After the handshake is completed, the email server returns a TLS digital certificate and public encryption key to the email client. The email client then verifies the certificate and creates a shared secret key (SSK), which is returned to the server. The server decrypts the SSK, which allows the transmission of emails.


STARTTLS: Before email encryption was standard, many connections between email clients and servers were insecure. The development of STARTTLS helped reduce the risk of stolen information by upgrading an existing insecure connection to a secure one using SSL/TLS. While STARTTLS has TLS in its name, it’s not necessary to use TLS; users can choose SSL instead.

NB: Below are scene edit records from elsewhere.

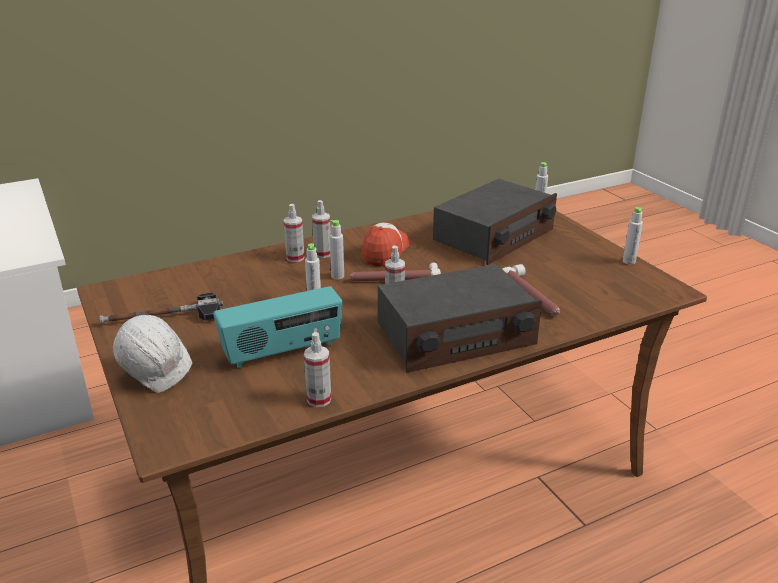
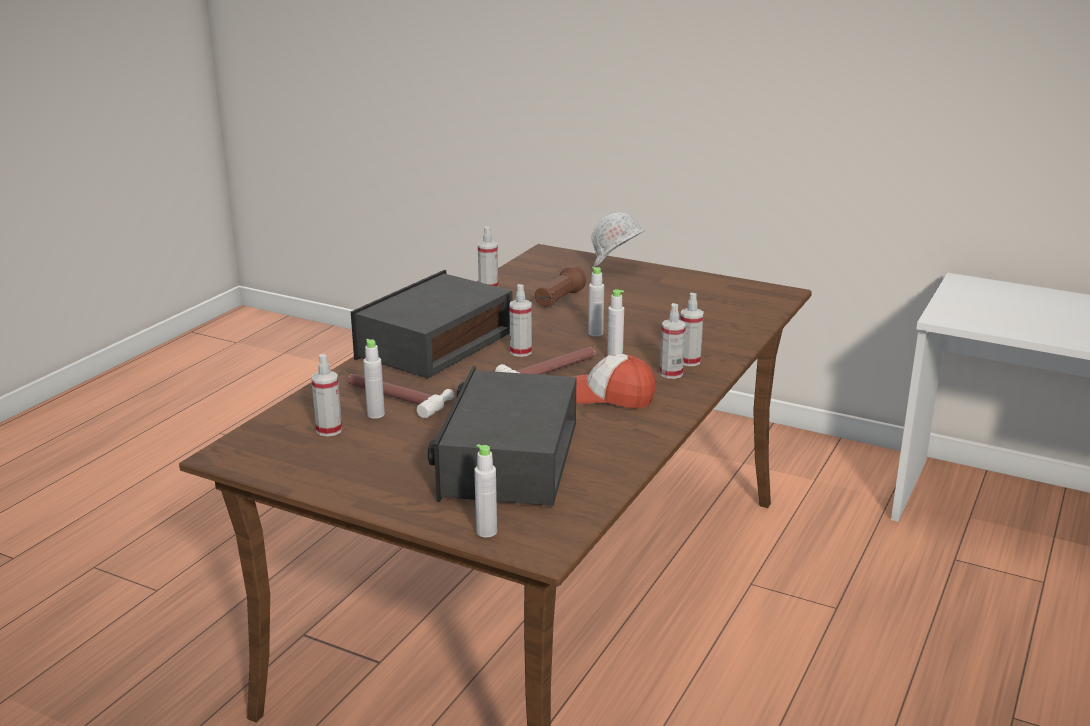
camera: 145 degrees right, 5 degrees down
(163, 318) = (690, 291): hammer -> none
(282, 351) = (559, 300): radio -> brown flashlight
(385, 252) = (609, 396): cap -> cap turned 120 degrees clockwise
(592, 285) = (329, 430): none -> spray bottle
(629, 261) = (294, 479): grey bottle -> grey bottle (375, 414)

The difference between SSL/TLS and STARTTLS is the latter is not a protocol but a command issued between an email program and a server. STARTTLS notifies a mail server that the contents of an email need to be encrypted. If the mail is intercepted, its contents and metadata are scrambled and difficult to decode. Once the transmission is received, the data will be decrypted. 

and To support only one port, STARTTLS emerged as a way for a client to connect over plain text, and then upgrade to a secure connection that used SSL/TLS. Ultimately, this posed many client and security problems. To remedy this, most services continued to use plain-text connections on one port number and offer secure, implicit SSL/TLS connections on a second one. Today, most users use implicit SSL/TLS with port 465 and upgrade their connection with STARTTLS using port 587.


Custom From Header


To use the From e-mail set on the Master Tenant/Slave Tenant level, this option needs to be checked. Otherwise, the 'From e-mail' that would be used is '[email protected]'.


Besides the above mentioned configuration we have added Oauth support for Google and Microsoft in our newest versions of PBXware,,



Now the user can select basic, google, or Microsoft type of authentication,





In PBXware version 7, the Oauth option has been added for Google and Microsoft 365 mail servers and the SMTP configuration page has been updated accordingly.


Although users can still use basic SMTP configuration to manually set up Gmail or Microsoft SMTP connection, the Oauth option has been added for Google and Microsoft mail servers.



NOTE: If STARTTLS is selected, Server Port should be set to 587. Alternatively, use port number 465.


If one of the Oauth authorization options is selected, the matching server address will auto-populate (smtp.gmail.com,smtp.office365.com). 


To proceed with configuration, you will have to enter a valid E-mail account.


 

Google - OAuth Authentication


The next step is to get the authorization code, to obtain it, you must click on the Get Code button.



Once the authorization code is acquired, paste it into the Auth code field and click the Get Token button.



If all fields are correctly populated, a notification that the token is generated will be displayed.



Click OK and then click Save to preserve the configuration.


 


Microsoft - OAuth Authentication for Office365


The next step is to get the authorization code, to obtain it, you must click on the Get Code button.



Once the authorization code is acquired, paste it into the Auth code field and click the Get Token button.



If all fields are correctly populated, a notification that the token is generated will be displayed.



Click OK and then click Save to preserve the configuration.


 


With everything in place, your PBXware should be ready to use the configured SMTP server and send e-mail notifications.


NOTE: Please note, for Google and Microsoft account setup, the e-mail address used must be the same as the one you used to log into your Google/Microsoft account.